### What to work on:
Could you output each record below exactly as it stands and leave the pictures out?

Collected data:
_ _ _ _
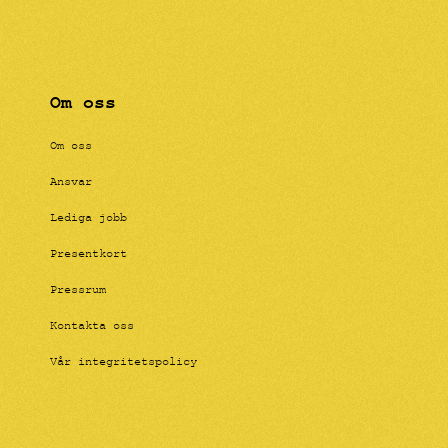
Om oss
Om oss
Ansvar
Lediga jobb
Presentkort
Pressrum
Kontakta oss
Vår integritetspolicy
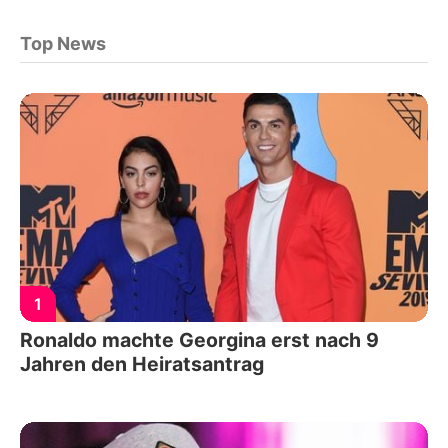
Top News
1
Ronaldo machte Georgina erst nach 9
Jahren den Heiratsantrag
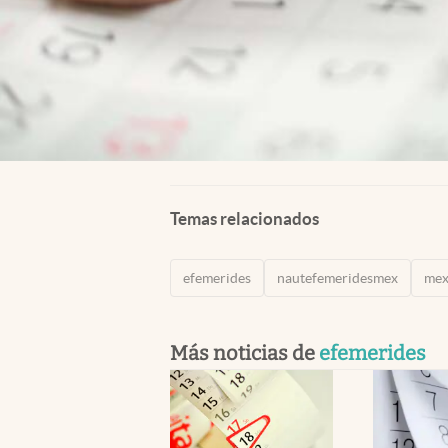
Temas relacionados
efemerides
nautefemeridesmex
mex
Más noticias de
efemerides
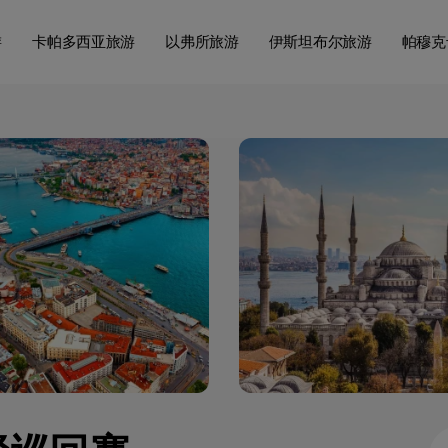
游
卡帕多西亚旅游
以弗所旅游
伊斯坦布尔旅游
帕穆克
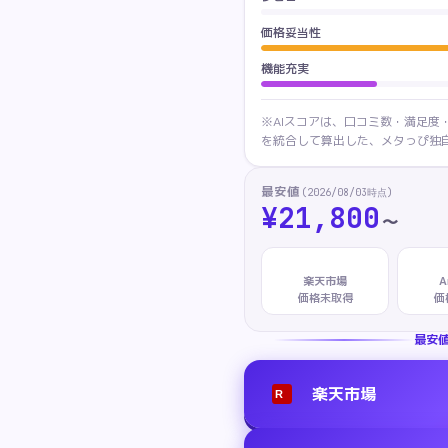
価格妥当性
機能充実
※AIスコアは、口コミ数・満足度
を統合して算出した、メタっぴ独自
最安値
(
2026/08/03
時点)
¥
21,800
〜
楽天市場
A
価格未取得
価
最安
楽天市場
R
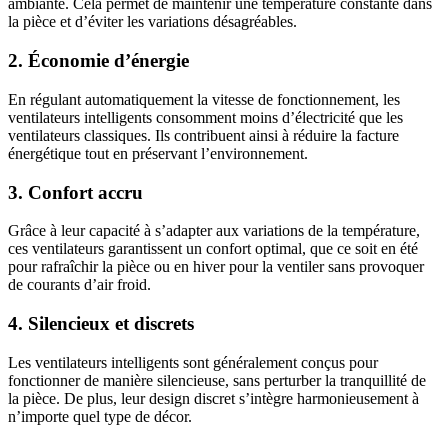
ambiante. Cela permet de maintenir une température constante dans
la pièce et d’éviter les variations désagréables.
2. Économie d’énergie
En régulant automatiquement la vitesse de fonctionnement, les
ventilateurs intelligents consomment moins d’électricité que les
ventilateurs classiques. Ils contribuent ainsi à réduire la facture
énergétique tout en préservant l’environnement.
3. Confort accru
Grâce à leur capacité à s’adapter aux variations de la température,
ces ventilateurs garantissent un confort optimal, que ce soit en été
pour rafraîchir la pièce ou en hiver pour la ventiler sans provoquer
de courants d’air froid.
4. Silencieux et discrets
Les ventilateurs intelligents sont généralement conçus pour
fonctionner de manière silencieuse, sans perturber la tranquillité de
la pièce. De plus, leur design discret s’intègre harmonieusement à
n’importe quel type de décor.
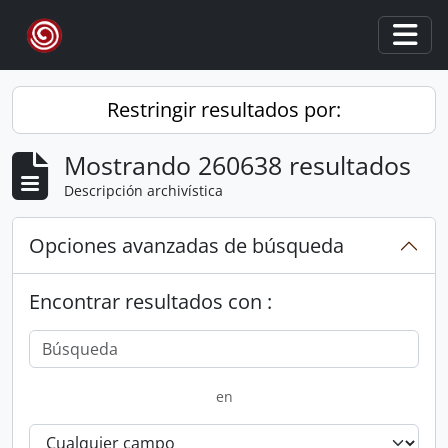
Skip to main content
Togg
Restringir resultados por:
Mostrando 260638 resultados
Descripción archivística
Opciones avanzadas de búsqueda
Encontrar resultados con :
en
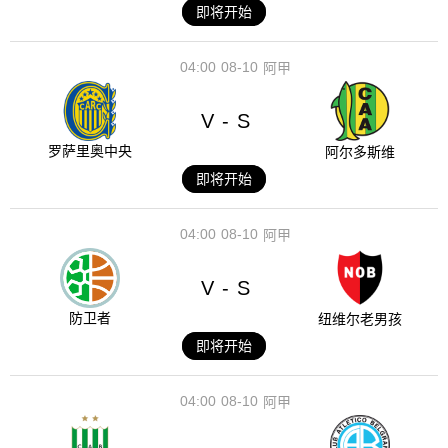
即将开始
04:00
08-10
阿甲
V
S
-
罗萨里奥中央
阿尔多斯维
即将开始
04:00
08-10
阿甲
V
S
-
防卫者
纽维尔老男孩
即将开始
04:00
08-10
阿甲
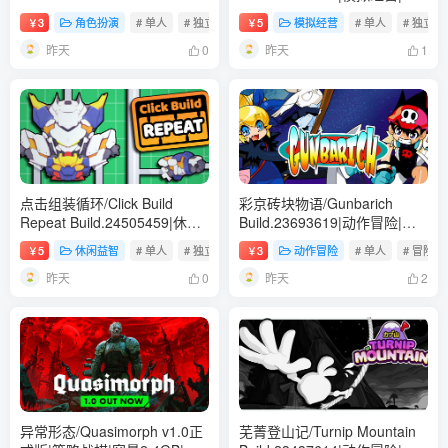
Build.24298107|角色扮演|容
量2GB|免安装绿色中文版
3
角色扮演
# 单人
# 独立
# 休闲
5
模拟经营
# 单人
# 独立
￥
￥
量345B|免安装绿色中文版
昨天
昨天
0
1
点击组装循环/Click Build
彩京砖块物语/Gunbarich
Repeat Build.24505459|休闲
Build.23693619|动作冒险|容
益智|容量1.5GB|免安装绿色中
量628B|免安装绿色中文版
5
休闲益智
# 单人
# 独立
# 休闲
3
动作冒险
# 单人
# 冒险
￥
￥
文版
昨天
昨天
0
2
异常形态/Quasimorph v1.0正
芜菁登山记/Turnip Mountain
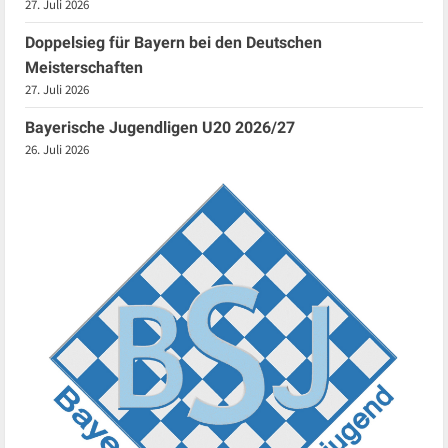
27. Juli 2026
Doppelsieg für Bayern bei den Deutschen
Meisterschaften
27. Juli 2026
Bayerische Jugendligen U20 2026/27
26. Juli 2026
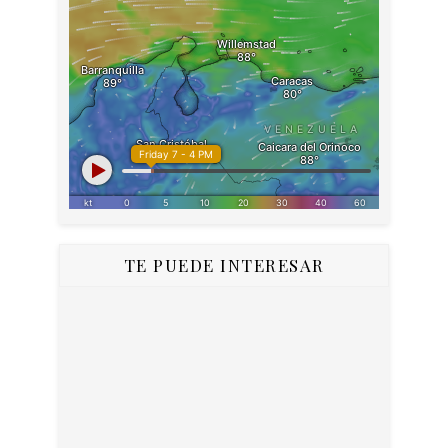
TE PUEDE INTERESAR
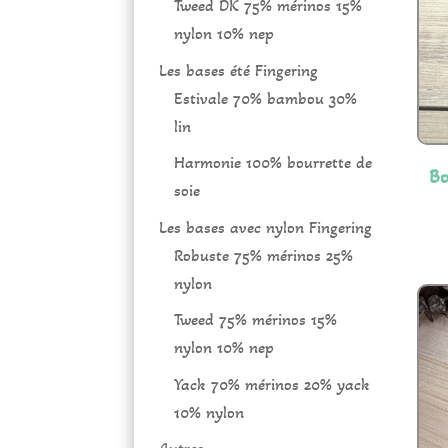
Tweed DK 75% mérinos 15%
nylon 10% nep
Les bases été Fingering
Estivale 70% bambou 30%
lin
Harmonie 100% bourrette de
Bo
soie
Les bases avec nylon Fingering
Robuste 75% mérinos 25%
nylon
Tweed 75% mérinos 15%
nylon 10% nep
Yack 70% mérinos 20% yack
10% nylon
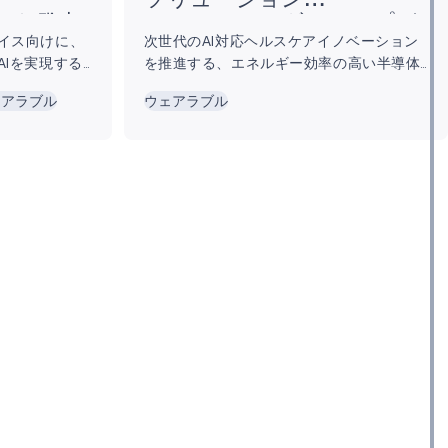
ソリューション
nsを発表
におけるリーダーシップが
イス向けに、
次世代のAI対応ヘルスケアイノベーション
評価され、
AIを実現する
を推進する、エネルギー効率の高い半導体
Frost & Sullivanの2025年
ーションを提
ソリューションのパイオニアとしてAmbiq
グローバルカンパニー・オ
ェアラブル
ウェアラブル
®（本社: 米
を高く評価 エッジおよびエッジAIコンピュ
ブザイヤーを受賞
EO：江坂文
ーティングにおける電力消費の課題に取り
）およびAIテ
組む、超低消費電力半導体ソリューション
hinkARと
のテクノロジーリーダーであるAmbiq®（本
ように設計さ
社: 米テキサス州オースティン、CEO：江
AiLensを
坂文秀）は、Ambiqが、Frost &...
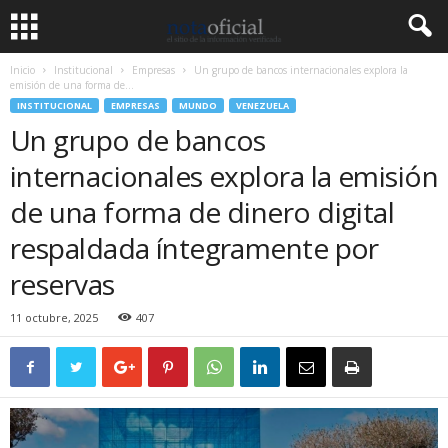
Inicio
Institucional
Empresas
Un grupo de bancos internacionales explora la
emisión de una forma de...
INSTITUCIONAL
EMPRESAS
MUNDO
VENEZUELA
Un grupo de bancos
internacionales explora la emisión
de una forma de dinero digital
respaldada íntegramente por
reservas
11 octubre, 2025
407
_ _ _ _
### Response for this exercise:
Om oss
Om oss
Ansvar
Lediga jobb
Presentkort
Pressrum
Kontakta oss
Vår integritetspolicy
Top News
1
Ronaldo machte Georgina erst nach 9
Jahren den Heiratsantrag
Temas relacionados
efemerides
nautefemeridesmex
mex
Más noticias de
efemerides
游
卡帕多西亚旅游
以弗所旅游
伊斯坦布尔旅游
帕穆克
価格妥当性
機能充実
※AIスコアは、口コミ数・満足度
を統合して算出した、メタっぴ独自
最安値
(
2026/08/03
時点)
¥
21,800
〜
楽天市場
A
価格未取得
価
最安
楽天市場
R
ambiante. Cela permet de maintenir une température constante dans
la pièce et d’éviter les variations désagréables.
2. Économie d’énergie
En régulant automatiquement la vitesse de fonctionnement, les
ventilateurs intelligents consomment moins d’électricité que les
ventilateurs classiques. Ils contribuent ainsi à réduire la facture
énergétique tout en préservant l’environnement.
3. Confort accru
Grâce à leur capacité à s’adapter aux variations de la température,
ces ventilateurs garantissent un confort optimal, que ce soit en été
pour rafraîchir la pièce ou en hiver pour la ventiler sans provoquer
de courants d’air froid.
4. Silencieux et discrets
Les ventilateurs intelligents sont généralement conçus pour
fonctionner de manière silencieuse, sans perturber la tranquillité de
la pièce. De plus, leur design discret s’intègre harmonieusement à
n’importe quel type de décor.
Skip to main content
Togg
Restringir resultados por:
Mostrando 260638 resultados
Descripción archivística
Opciones avanzadas de búsqueda
Encontrar resultados con :
en
即将开始
04:00
08-10
阿甲
V
S
-
罗萨里奥中央
阿尔多斯维
即将开始
04:00
08-10
阿甲
V
S
-
防卫者
纽维尔老男孩
即将开始
04:00
08-10
阿甲
Build.24298107|角色扮演|容
量2GB|免安装绿色中文版
3
角色扮演
# 单人
# 独立
# 休闲
5
模拟经营
# 单人
# 独立
￥
￥
量345B|免安装绿色中文版
昨天
昨天
0
1
点击组装循环/Click Build
彩京砖块物语/Gunbarich
Repeat Build.24505459|休闲
Build.23693619|动作冒险|容
益智|容量1.5GB|免安装绿色中
量628B|免安装绿色中文版
5
休闲益智
# 单人
# 独立
# 休闲
3
动作冒险
# 单人
# 冒险
￥
￥
文版
昨天
昨天
0
2
异常形态/Quasimorph v1.0正
芜菁登山记/Turnip Mountain
27. Juli 2026
Doppelsieg für Bayern bei den Deutschen
Meisterschaften
27. Juli 2026
Bayerische Jugendligen U20 2026/27
26. Juli 2026
TE PUEDE INTERESAR
Tweed DK 75% mérinos 15%
nylon 10% nep
Les bases été Fingering
Estivale 70% bambou 30%
lin
Harmonie 100% bourrette de
Bo
soie
Les bases avec nylon Fingering
Robuste 75% mérinos 25%
nylon
Tweed 75% mérinos 15%
nylon 10% nep
Yack 70% mérinos 20% yack
10% nylon
ソリューション
nsを発表
におけるリーダーシップが
イス向けに、
次世代のAI対応ヘルスケアイノベーション
評価され、
AIを実現する
を推進する、エネルギー効率の高い半導体
Frost & Sullivanの2025年
ーションを提
ソリューションのパイオニアとしてAmbiq
グローバルカンパニー・オ
ェアラブル
ウェアラブル
®（本社: 米
を高く評価 エッジおよびエッジAIコンピュ
ブザイヤーを受賞
EO：江坂文
ーティングにおける電力消費の課題に取り
）およびAIテ
組む、超低消費電力半導体ソリューション
hinkARと
のテクノロジーリーダーであるAmbiq®（本
ように設計さ
社: 米テキサス州オースティン、CEO：江
AiLensを
坂文秀）は、Ambiqが、Frost &...
Inicio
Institucional
Empresas
Un grupo de bancos internacionales explora la
emisión de una forma de...
INSTITUCIONAL
EMPRESAS
MUNDO
VENEZUELA
Un grupo de bancos
internacionales explora la emisión
de una forma de dinero digital
respaldada íntegramente por
reservas
11 octubre, 2025
407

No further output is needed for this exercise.